Depuis lors, Sabratha cherche à se faire oublier, sensible à la pression internationale. " L'Oncle ", ainsi que son principal rival, Mossab Abou Grein (dit le " Docteur "), celui-là même qui l'a bouté hors de la cité, font partie de la liste de huit gros passeurs visés, le 7 juin, par des sanctions des Nations unies. A leurs côtés figurent deux acteurs-clés de la cité voisine de Zaouïa : Mohamed Kochlaf, chef d'une milice contrôlant une raffinerie de pétrole, et Abdelrahman Milad, qui dirige la branche locale des gardes-côtes. Selon des sources locales, ce dernier était passé maître dans l'art d'opérer des interceptions sélectives, fermant les yeux sur les bateaux de migrants relevant de réseaux amis et arrêtant les autres.
La mise en sommeil des passeurs de Sabratha et, dans une moindre mesure, de Zaouïa, a eu pour effet un redéploiement des réseaux vers d'autres plates-formes de la Tripolitaine. C'est ce qui explique que le flux de départs de migrants vers l'Italie, bien qu'en baisse nette par rapport à 2017, demeure néanmoins soutenu : environ 26 000 tentatives de départs du 1er janvier au 20 juin, si l'on additionne les arrivées en Italie, les interceptions par les gardes-côtes libyens et les noyades en mer (623).
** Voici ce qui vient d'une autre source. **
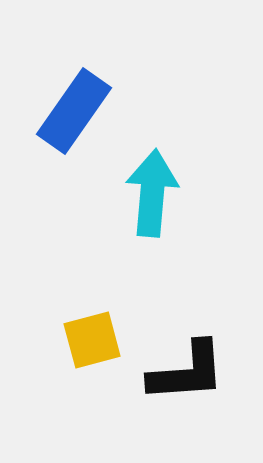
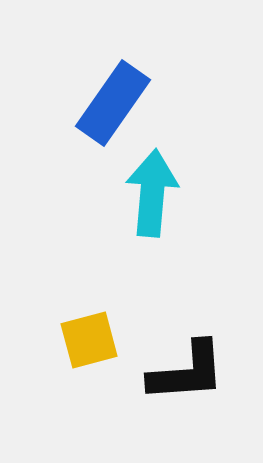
blue rectangle: moved 39 px right, 8 px up
yellow square: moved 3 px left
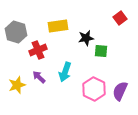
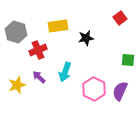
green square: moved 27 px right, 9 px down
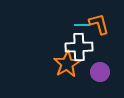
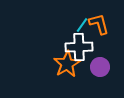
cyan line: rotated 56 degrees counterclockwise
purple circle: moved 5 px up
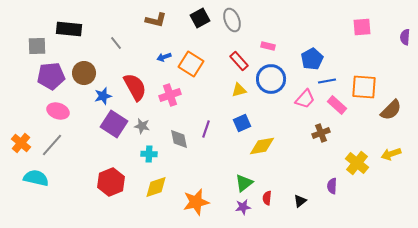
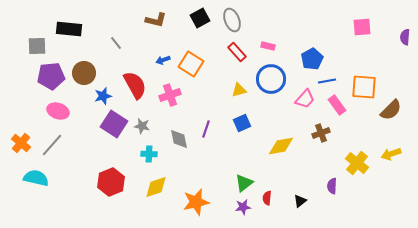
blue arrow at (164, 57): moved 1 px left, 3 px down
red rectangle at (239, 61): moved 2 px left, 9 px up
red semicircle at (135, 87): moved 2 px up
pink rectangle at (337, 105): rotated 12 degrees clockwise
yellow diamond at (262, 146): moved 19 px right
" Hommes masqués "Dans cette recomposition géographique, deux bases nouvelles émergent de façon ostensible : le secteur de Garabulli-Khoms, situé à moins de 100 km à l'est de Tripoli, qui concentre désormais l'essentiel des départs, et Zouara, la ville amazigh (berbère) située à une cinquantaine de kilomètres de la frontière tunisienne. Le cas de Zouara est emblématique de la fluidité de la géopolitique migratoire en Tripolitaine. La cité était le principal point de départ de migrants jusqu'en 2015 quand, à la suite d'un naufrage qui avait traumatisé la population, le conseil municipal avait décidé de réprimer le trafic. Une milice d'hommes encagoulés – surnommés les
" hommes masqués " – avait été chargée de traquer les contrebandiers. Nombre de ces derniers ont dû fuir, mettant leur savoir-faire au service des réseaux de Sabratha, qui a ainsi ravi à Zouara le titre de " capitale " migratoire de la Libye.
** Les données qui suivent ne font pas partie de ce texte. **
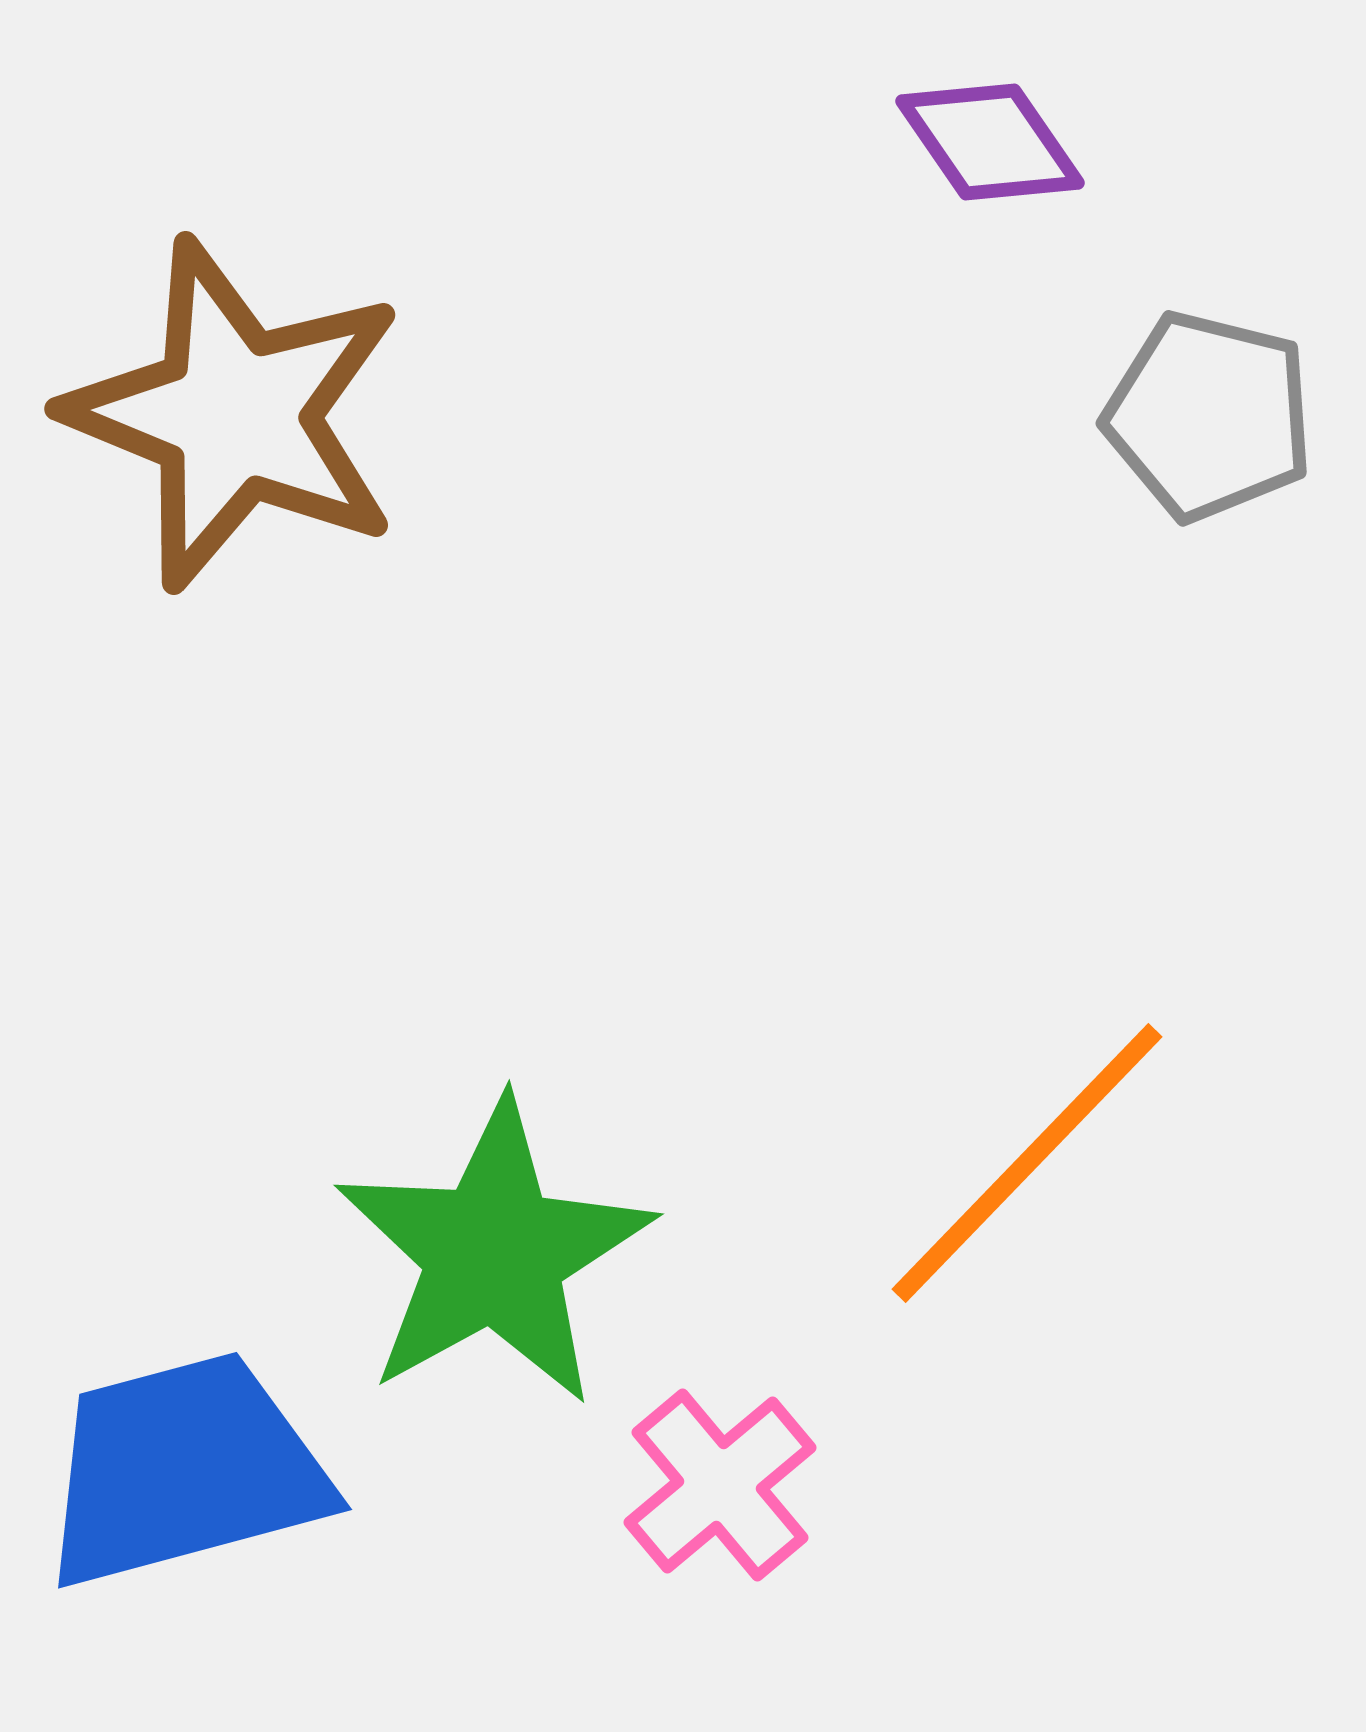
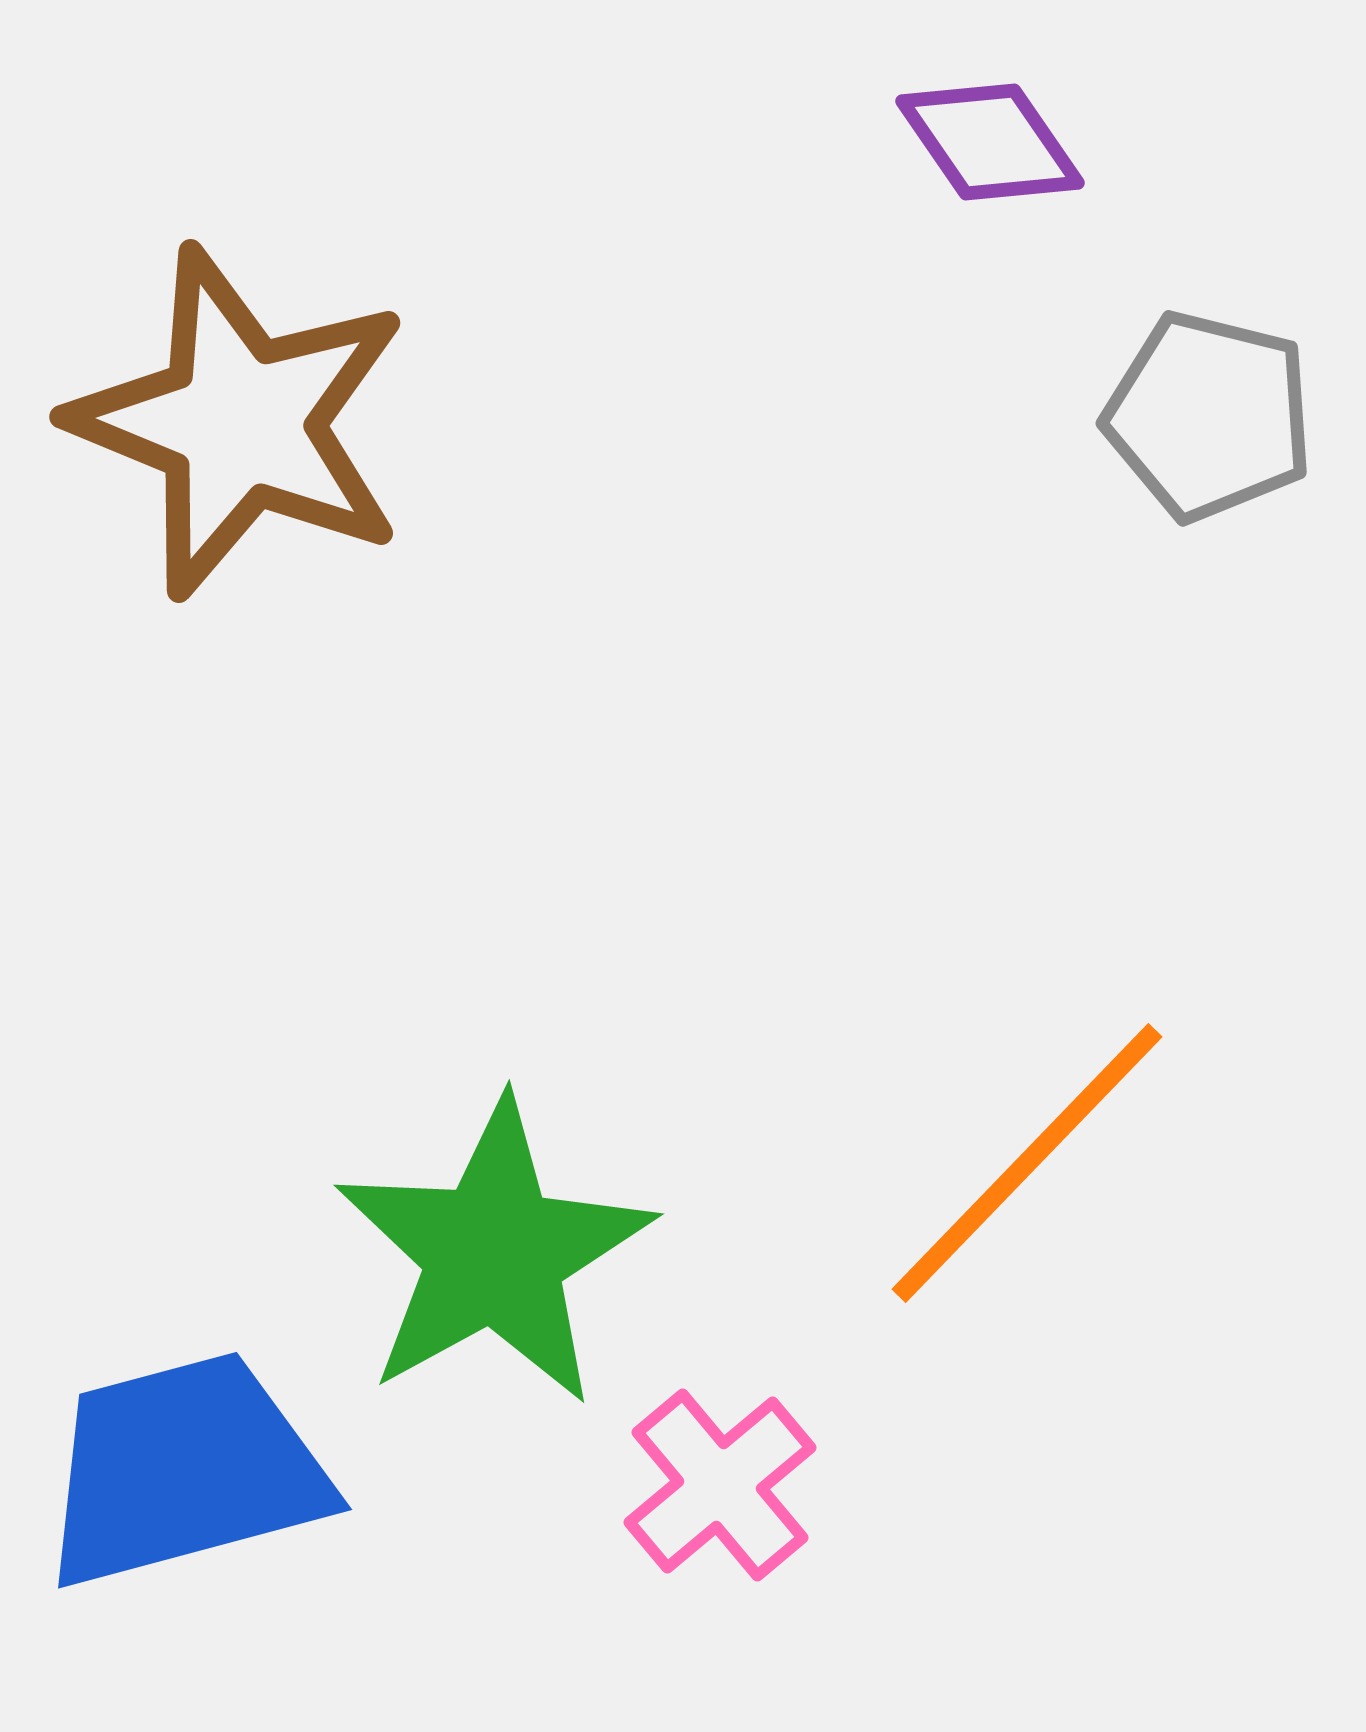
brown star: moved 5 px right, 8 px down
Or, voici que Zouara réapparaît sur la carte des départs. Les passeurs opèrent plus précisément vers Abou Kammesh, une zone de la commune située à quelques encablures de la frontière tunisienne. Une source de Zouara, jointe au téléphone, confirme ce retour de la ville comme plate-forme de départs.
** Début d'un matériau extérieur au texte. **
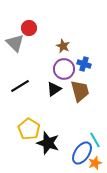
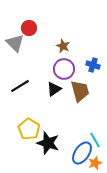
blue cross: moved 9 px right, 1 px down
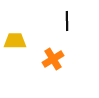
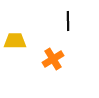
black line: moved 1 px right
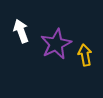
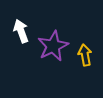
purple star: moved 3 px left, 2 px down
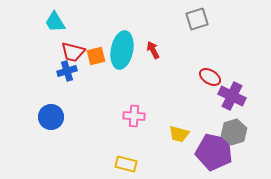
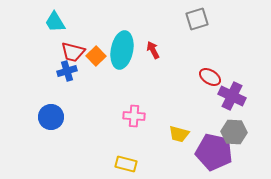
orange square: rotated 30 degrees counterclockwise
gray hexagon: rotated 20 degrees clockwise
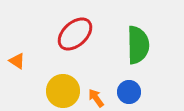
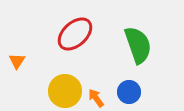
green semicircle: rotated 18 degrees counterclockwise
orange triangle: rotated 30 degrees clockwise
yellow circle: moved 2 px right
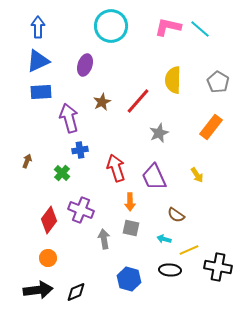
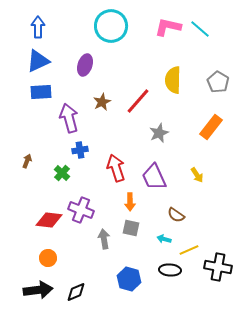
red diamond: rotated 60 degrees clockwise
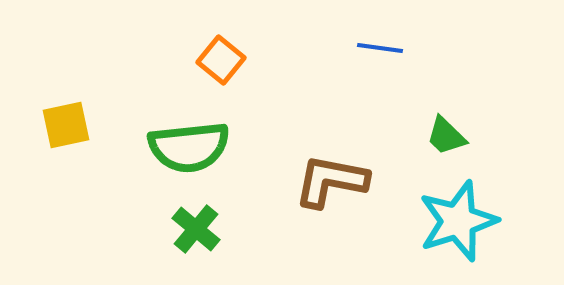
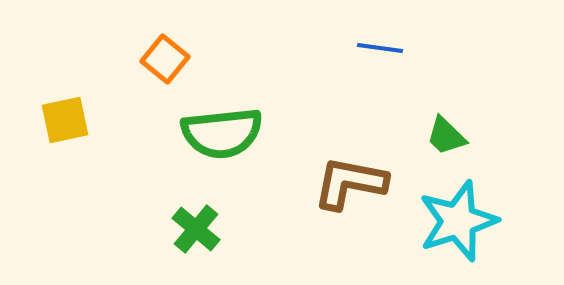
orange square: moved 56 px left, 1 px up
yellow square: moved 1 px left, 5 px up
green semicircle: moved 33 px right, 14 px up
brown L-shape: moved 19 px right, 2 px down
" Les départs reprennent, même s'ils n'atteignent pas le niveau de 2015, dit-elle.
Ces trois dernières années, les “hommes masqués” ont tenu dans leur chasse aux passeurs, mais il leur est de plus en plus difficile de résister à la pression. Le problème vient de leur manque de moyens. L'aide promise par les Italiens et les Européens n'arrive pas sur le terrain. " Le cas de Zouara montre que les acquis en Libye demeurent fragiles et réversibles.